In Brazil, combined immunodeficiency defects accounted for 16 (9.6%) of 166 primary immunodeficiencies in children examined over 15 years. In Spain's Registry for Primary Immunodeficiency Diseases, 14.7% were T-cell and combined deficiencies, similar to the 20.2% reported in the European registry report. In a survey of 201 Swedish patients from 1974-1979, 20.8% had combined T-cell and B-cell disorders.

The birth frequency of AT in the United Kingdom is approximately 1 case per 300,000 population. In the Slavonic population, the prevalence of AT appears higher (1:40,000-100,000) than the prevalence of NBS (1:60,000-120,000). CMC with APECED is inherited as an autosomal recessive trait and appears to be prevalent in genetically isolated populations of the Finns, the Iranian Jews, and the Sardinians (with prevalences of 1:25,000, 1:9000, and 1:14,500, respectively). Indeed, the Finnish series of patients is the largest internationally. [6]

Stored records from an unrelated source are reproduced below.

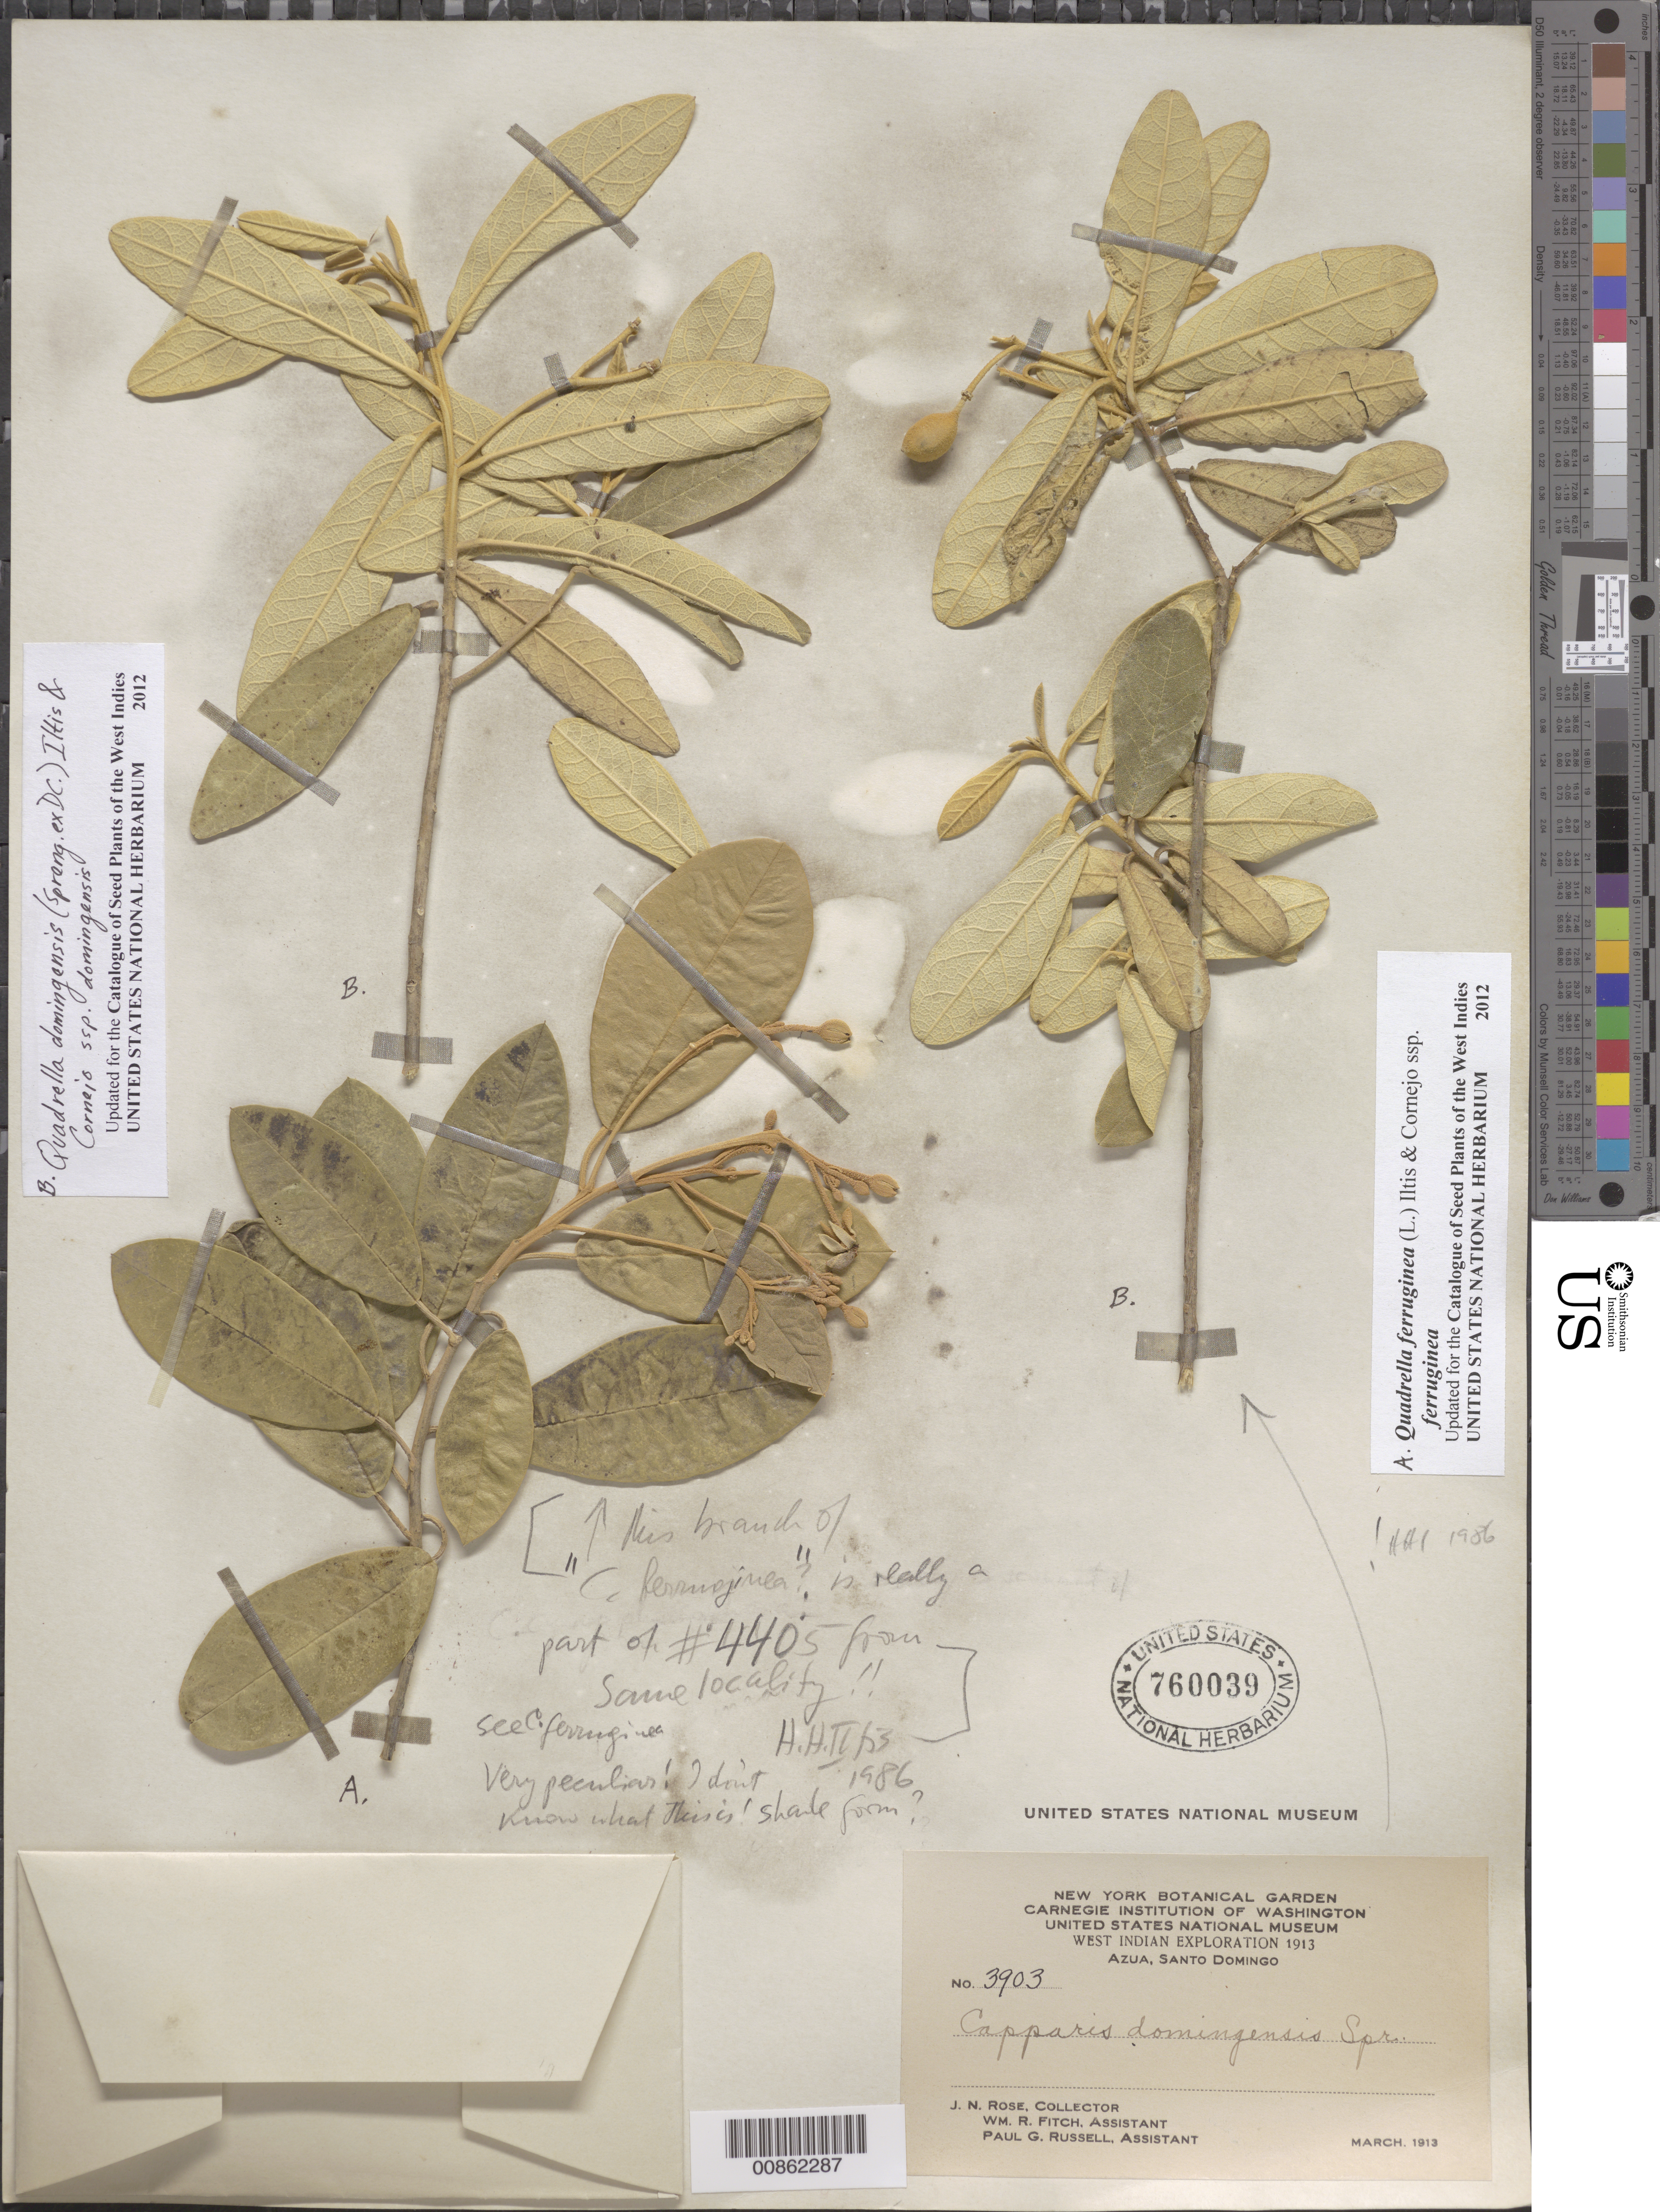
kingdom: Plantae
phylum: Tracheophyta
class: Magnoliopsida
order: Brassicales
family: Capparaceae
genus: Quadrella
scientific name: Quadrella ferruginea subsp. ferruginea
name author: (L.) Cornejo & Iltis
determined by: Iltis, Hugh Hellmut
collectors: J. N. Rose, W. R. Fitch & P. G. Russell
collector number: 3903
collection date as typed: Mar 1913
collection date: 1913-03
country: Dominican Republic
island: Hispaniola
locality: Azua, Santo Domingo.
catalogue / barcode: US 760039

Similar to patients with B-cell deficiency, a major cause of mortality and morbidity is recurrent upper and lower respiratory infections because patients cannot mount an adequate immune reaction. Patients' increased susceptibility to development of malignancy also indicates the importance of T cells in immune surveillance and the role of cellular immunity in the protection against tumor cells. Abnormal immune systems in patients can produce autoimmune reactions in which an inappropriate exaggerated reaction can occur toward self-antigens.


Although combined B-cell and T-cell disorders are rare, they are described in all races.


No differences have been reported based on sex except in IPEX syndrome.


The disorders almost always occur in young infants, and the syndrome can often be recognized on the basis of its nonimmunologic manifestations.